The TDWI Big Data Maturity Model and Assessment is set to launch November 20th.  Krish Krishnan and I have been working on this for a while, and we’re very excited about it.  There are two parts to the Big Data Maturity Model and Assessment tool. The first is the actual TDWI Big Data Maturity Model Guide. This is a guide that walks you through the actual stages of maturity for big data initiatives and provides examples and characteristics of companies at different stages of maturity. In each of these stages, we look across various dimensions that are necessary for maturity. These include organizational issues, infrastructure, data management, analytics, and governance.

The second piece is the assessment tool. The tool allows respondents to answer a series of about 75 questions in the organization, infrastructure, data management, analytics, and governance dimensions. Once complete, the respondent receives a score in each dimension as well as some expectations and best practices for moving forward. A unique feature of the assessment is that respondents can actually look to see how their scores compare against their peers, by both industry and company size.

We urge you to take the assessment and see where you land relative to your peers regarding your big data efforts.  Additionally, it’s important to note that we view this assessment as evolutionary.  We know that many companies are in the early stages of their big data journey. Therefore, this assessment is meant to be evolutionary. You can come back and take it more than once. In addition, we will be adding best practices as we learn more about what companies are doing to succeed in their big data efforts.
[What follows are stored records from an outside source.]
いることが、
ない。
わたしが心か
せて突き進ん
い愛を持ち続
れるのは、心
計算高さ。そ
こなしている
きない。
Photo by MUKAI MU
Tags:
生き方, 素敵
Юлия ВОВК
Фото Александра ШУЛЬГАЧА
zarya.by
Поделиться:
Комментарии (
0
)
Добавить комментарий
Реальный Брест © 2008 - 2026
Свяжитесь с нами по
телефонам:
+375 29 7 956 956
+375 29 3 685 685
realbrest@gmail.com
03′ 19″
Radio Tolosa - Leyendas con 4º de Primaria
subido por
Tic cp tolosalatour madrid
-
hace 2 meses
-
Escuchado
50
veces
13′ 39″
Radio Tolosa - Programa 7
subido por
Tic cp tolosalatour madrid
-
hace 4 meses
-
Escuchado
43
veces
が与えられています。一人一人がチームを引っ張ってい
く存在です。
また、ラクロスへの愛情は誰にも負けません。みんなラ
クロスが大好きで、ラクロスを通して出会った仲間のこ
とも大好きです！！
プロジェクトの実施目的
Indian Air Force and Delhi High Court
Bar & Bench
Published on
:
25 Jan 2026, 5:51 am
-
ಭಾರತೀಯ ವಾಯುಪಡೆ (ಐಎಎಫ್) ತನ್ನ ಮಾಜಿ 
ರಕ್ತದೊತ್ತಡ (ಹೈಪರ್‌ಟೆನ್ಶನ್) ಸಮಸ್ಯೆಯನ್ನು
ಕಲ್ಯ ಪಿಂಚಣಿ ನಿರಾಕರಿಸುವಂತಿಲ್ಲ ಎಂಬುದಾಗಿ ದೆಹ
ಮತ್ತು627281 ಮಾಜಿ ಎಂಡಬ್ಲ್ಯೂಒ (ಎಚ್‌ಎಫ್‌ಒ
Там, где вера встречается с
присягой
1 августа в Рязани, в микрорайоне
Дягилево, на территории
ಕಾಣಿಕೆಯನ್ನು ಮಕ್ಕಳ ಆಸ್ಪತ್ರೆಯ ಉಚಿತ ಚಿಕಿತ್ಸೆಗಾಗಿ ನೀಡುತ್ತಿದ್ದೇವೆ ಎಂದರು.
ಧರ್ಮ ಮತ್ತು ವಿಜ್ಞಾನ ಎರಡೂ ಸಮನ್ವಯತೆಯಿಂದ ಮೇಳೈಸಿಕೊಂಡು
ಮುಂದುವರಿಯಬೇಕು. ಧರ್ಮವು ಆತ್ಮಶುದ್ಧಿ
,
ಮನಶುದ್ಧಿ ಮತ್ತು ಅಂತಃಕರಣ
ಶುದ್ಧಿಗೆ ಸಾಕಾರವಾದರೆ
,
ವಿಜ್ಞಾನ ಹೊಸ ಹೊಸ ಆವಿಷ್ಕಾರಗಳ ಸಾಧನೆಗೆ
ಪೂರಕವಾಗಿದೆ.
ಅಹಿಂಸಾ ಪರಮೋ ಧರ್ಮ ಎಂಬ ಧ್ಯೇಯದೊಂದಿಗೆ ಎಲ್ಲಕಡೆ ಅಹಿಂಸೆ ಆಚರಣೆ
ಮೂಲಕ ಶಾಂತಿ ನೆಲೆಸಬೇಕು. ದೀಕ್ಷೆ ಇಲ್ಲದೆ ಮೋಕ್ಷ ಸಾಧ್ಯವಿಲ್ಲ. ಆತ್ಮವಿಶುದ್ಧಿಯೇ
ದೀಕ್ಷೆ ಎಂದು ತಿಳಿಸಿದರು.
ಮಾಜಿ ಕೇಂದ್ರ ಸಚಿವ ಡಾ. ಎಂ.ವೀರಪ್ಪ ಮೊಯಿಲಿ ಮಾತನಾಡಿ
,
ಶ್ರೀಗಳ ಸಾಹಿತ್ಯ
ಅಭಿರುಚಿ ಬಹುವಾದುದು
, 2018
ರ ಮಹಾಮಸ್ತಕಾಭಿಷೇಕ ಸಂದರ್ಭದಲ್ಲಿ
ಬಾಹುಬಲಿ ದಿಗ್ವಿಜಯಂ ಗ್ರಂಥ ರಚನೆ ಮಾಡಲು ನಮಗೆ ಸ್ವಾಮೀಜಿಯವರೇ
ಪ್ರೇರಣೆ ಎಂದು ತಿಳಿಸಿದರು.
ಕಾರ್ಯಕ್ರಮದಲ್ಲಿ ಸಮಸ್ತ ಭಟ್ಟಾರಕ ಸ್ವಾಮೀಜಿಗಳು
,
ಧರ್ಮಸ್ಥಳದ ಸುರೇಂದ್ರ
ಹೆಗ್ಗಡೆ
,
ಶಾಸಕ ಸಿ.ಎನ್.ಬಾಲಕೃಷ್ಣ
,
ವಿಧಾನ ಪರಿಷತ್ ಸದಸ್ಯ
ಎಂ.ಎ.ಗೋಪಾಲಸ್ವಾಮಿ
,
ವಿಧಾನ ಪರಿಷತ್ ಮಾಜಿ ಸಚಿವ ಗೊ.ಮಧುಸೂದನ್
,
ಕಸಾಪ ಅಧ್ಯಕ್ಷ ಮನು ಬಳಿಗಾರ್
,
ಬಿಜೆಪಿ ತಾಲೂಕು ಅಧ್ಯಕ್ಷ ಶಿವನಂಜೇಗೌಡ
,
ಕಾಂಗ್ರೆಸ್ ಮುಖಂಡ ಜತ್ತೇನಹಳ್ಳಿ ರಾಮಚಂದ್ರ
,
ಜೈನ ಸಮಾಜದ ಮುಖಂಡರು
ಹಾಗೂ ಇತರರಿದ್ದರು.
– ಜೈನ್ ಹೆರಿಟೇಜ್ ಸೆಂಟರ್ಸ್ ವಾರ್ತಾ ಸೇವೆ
In the course of our research for the model, Krish and I spoke to numerous companies embarking on big data.  There were a number of patterns that emerged regarding how companies get started in their big data efforts.   Here are a few of them:

  1. Large volumes of structured data are already being analyzed in the company.  Some companies have amassed large volumes (i.e., terabytes) of structured data that they are storing in their data warehouse or in some sort of appliance, often on-premises.  They feel that their BI infrastructure is pretty solid.  Typically, the BI effort is departmental in scope.  Some of these companies are already performing more advanced kinds of analysis; such as predictive analytics on the data.  Often, they are doing this to understand their customers.  The vision for big data is about augmenting the data they have with other forms of data (often text or geospatial data) to gain more insight.
  2. A specific need for big data. Some companies start a big data effort, almost from scratch, because of a specific business need.  For instance, a wireless provider might be interested in monitoring the network and then predicting where failures will occur.   An insurance company might be interested in telemetric information in order to determine pricing for certain kinds of drivers.  A marketing department might be interested in analyzing  social media data to determine brand reputation or as part of a marketing campaign. Typically these efforts are departmental in scope and are not part of a wider enterprise big data ecosystem.
  3. Building the business on big data.  We spoke to many e-businesses that were building the business model on big data.  While these companies might be somewhat advanced in terms of infrastructure to support big data often they were still working on the analytics related to the service and typically did not have any form of governance in place.